■ DATA FOR PROCESSING
•••
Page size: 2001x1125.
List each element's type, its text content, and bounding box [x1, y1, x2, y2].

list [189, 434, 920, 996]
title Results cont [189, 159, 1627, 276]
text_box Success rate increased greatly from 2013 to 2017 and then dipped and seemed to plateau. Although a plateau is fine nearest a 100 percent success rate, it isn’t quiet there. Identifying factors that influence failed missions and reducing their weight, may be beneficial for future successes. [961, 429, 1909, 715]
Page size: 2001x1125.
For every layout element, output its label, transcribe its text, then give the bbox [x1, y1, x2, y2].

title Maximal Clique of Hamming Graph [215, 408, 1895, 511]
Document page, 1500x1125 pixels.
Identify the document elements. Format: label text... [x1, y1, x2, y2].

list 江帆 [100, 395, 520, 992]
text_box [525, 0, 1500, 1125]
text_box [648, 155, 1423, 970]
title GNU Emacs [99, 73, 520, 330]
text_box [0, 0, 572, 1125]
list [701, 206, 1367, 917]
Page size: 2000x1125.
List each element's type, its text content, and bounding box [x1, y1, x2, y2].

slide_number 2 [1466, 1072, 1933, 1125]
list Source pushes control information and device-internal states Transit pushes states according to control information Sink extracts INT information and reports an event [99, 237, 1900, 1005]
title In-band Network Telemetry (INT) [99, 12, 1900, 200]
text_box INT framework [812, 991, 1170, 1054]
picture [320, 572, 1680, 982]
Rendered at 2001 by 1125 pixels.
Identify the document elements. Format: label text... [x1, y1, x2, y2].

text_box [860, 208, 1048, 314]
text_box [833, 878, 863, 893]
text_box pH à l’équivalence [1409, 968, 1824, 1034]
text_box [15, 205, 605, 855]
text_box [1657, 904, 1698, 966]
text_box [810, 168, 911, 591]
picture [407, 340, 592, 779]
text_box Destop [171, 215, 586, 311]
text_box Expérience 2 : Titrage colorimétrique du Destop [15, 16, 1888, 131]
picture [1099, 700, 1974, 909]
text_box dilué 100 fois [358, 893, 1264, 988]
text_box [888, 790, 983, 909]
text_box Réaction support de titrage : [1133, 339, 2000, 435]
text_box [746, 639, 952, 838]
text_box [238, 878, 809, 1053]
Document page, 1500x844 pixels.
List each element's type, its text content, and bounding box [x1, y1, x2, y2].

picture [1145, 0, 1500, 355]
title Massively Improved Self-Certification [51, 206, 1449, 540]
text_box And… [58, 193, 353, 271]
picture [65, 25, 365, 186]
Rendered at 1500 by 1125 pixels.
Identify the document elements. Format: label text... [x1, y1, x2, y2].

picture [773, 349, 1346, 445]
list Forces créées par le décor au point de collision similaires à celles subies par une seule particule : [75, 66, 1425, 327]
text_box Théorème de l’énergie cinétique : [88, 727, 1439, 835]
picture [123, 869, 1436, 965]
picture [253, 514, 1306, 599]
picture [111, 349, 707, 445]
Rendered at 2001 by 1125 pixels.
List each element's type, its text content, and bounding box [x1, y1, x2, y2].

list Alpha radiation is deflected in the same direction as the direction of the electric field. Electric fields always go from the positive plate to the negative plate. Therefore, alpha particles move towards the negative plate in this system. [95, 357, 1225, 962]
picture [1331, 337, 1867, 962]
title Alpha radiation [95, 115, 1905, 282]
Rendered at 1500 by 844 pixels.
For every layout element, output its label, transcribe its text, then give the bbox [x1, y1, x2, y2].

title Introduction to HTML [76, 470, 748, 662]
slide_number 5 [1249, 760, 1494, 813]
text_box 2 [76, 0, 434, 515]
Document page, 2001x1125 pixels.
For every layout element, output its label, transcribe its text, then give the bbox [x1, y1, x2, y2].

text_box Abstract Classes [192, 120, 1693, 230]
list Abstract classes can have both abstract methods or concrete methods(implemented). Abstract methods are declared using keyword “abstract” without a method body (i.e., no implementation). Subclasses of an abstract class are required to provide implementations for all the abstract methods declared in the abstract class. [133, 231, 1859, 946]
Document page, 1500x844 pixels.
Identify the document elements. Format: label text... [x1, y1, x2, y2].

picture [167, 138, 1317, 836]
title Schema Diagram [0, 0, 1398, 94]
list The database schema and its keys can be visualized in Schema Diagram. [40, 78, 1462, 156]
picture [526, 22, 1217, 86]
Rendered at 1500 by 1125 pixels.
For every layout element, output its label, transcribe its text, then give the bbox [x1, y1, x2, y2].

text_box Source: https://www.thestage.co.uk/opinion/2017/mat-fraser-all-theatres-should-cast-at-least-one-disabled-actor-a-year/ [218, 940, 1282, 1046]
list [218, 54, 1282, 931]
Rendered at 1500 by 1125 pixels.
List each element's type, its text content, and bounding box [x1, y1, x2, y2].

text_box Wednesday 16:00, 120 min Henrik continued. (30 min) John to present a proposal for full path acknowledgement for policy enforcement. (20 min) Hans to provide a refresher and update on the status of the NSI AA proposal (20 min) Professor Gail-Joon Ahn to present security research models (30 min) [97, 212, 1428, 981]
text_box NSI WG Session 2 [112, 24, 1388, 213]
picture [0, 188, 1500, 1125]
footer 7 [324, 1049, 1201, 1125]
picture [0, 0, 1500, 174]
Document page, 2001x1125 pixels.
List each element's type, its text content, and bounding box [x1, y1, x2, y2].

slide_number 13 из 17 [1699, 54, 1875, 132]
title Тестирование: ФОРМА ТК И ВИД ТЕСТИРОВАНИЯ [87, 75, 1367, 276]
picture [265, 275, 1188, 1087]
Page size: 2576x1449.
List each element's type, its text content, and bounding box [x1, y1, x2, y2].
•••
■ PROBLEM
Nothing beyond the line containing "Document page, 1500x1125 pixels." is to be output; the lines above, from the first one onward to that line, are to be transcribed exactly.

■ WRITTEN REPLY
Page size: 2001x1125.
List each element's type, its text content, and bounding box [x1, y1, x2, y2].

list [189, 434, 920, 996]
title Results cont [189, 159, 1627, 276]
text_box Success rate increased greatly from 2013 to 2017 and then dipped and seemed to plateau. Although a plateau is fine nearest a 100 percent success rate, it isn’t quiet there. Identifying factors that influence failed missions and reducing their weight, may be beneficial for future successes. [961, 429, 1909, 715]
Page size: 2001x1125.
For every layout element, output its label, transcribe its text, then give the bbox [x1, y1, x2, y2].

title Maximal Clique of Hamming Graph [215, 408, 1895, 511]
Document page, 1500x1125 pixels.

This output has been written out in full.